Ne consegue, da un lato, che i modesti precedenti dell'odierno ricorrente (che, non a caso, hanno indotto i giudici di merito a ritenere la recidiva sub-valente alle attenuanti generiche) non possono considerarsi ostativi della applicabilità dell'istituto in questione; e, dall'altro lato, che, considerata l'oggettiva scarsa rilevanza dell'offesa e l'apparente assenza di elementi di segno contrario alla configurabilità della causa di esclusione della punibilità, il relativo motivo deve essere accolto. Peraltro, essendo necessario procedere ad una valutazione strettamente attinente al merito, deve conclusivamente farsi luogo a rinvio alla Corte di appello di Palermo, altra Sezione, per l'esame del profilo dedotto.

4. Quanto a F., con il secondo motivo di impugnazione è stata dedotta la mancata concessione della sospensione condizionale della pena nonchè la mancata sostituzione della pena detentiva con pena pecuniaria. Il relativo rigetto, infatti, è stato giustificato, in particolare dalla Corte di appello, con "i plurimi precedenti penali dell'imputato", che ne connoterebbero negativamente la personalità, rendendolo non meritevole dei benefici richiesti.

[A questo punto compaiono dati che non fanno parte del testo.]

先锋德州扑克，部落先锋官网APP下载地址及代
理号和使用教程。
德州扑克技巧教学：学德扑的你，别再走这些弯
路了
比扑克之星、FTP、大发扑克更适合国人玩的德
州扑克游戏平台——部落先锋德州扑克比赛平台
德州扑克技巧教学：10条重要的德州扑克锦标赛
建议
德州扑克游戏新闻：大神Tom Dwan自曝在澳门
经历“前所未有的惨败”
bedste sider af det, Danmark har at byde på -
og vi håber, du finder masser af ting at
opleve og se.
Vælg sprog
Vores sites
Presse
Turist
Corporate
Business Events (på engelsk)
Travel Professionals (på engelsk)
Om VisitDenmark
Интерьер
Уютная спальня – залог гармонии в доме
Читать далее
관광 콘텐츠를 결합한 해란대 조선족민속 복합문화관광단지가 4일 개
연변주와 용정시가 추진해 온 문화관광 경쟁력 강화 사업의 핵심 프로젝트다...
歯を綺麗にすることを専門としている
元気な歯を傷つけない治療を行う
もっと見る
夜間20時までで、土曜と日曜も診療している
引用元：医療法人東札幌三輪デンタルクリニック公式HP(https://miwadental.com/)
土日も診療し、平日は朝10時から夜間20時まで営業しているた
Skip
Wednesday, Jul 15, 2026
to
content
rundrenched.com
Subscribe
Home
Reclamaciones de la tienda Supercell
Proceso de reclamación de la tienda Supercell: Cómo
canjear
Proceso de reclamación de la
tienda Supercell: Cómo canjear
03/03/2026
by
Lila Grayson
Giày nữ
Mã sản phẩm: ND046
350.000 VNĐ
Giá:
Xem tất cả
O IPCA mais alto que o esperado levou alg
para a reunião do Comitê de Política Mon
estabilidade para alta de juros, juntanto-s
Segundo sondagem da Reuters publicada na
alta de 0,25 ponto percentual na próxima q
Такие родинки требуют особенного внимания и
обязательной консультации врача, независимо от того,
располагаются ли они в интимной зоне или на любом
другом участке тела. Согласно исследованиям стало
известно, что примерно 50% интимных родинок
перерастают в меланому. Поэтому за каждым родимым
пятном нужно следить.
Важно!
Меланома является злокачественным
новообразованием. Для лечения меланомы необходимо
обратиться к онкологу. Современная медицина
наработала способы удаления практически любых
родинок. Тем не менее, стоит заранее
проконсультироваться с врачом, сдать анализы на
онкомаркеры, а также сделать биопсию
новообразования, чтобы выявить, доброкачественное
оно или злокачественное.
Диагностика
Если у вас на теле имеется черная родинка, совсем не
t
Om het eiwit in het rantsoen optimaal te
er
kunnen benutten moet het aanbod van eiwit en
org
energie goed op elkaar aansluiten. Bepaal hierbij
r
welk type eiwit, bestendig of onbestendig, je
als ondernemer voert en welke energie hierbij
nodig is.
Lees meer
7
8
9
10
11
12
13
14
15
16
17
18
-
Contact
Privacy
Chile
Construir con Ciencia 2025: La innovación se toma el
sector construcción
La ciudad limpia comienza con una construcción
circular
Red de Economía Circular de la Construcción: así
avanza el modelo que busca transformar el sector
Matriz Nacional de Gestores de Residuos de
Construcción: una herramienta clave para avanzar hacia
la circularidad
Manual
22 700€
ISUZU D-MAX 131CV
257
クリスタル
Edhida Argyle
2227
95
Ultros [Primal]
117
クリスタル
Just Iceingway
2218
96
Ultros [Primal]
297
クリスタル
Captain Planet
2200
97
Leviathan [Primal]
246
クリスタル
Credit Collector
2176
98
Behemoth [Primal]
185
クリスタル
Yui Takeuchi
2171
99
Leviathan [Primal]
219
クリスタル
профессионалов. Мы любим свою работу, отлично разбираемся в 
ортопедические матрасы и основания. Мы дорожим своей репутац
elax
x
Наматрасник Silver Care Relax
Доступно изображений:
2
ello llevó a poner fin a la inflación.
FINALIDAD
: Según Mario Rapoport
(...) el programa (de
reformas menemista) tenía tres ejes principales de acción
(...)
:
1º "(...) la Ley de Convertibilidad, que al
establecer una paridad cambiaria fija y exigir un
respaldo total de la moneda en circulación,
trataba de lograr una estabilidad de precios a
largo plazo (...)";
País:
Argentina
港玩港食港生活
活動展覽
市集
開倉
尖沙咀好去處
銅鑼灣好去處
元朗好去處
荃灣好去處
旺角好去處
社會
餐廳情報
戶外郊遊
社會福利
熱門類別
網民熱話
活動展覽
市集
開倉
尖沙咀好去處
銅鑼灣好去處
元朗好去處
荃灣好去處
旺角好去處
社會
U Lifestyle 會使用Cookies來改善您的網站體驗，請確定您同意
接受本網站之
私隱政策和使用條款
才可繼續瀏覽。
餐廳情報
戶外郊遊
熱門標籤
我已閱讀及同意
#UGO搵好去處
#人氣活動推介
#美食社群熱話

Sul punto, osserva nondimeno il Collegio che dal certificato del casellario giudiziale emerge, a carico dell'imputato, un unico precedente, peraltro datato ed eterogeneo rispetto al reato per cui è processo, sicchè non è possibile, alla stregua di circostanze di fatto oggetto, da parte del giudice di merito, di un evidente travisamento, verificare la correttezza del giudizio prognostico compiuto per negare sia la sostituzione della pena detentiva in pena pecuniaria, sia la sospensione condizionale della pena.

Ne consegue che, anche in questo caso, deve farsi luogo all'annullamento della sentenza per un nuovo esame.

5. Alla luce delle considerazioni che precedono, la sentenza impugnata deve essere annullata, nei confronti di A.S., limitatamente all'applicabilità dell'art. 131-bis c.p. e, nei confronti di F.L., limitatamente alla concedibilità della sostituzione della pena detentiva e del beneficio della sospensione. Pertanto, deve disporsi il rinvio, per nuovo esame, ad altra Sezione della Corte di appello di Palermo.

Nel resto i ricorsi devono essere rigettati.

P.Q.M.

Annulla la sentenza impugnata nei confronti di A.S. limitatamente all'applicabilità dell'art. 131 bis c.p. e, nei confronti di F.L., limitatamente alla concedibilità della sostituzione della pena detentiva e del beneficio della sospensione e rinvia ad altra Sezione della Corte di appello di Palermo. Rigetta nel resto i ricorsi.
Così deciso in Roma, il 7 dicembre 2016.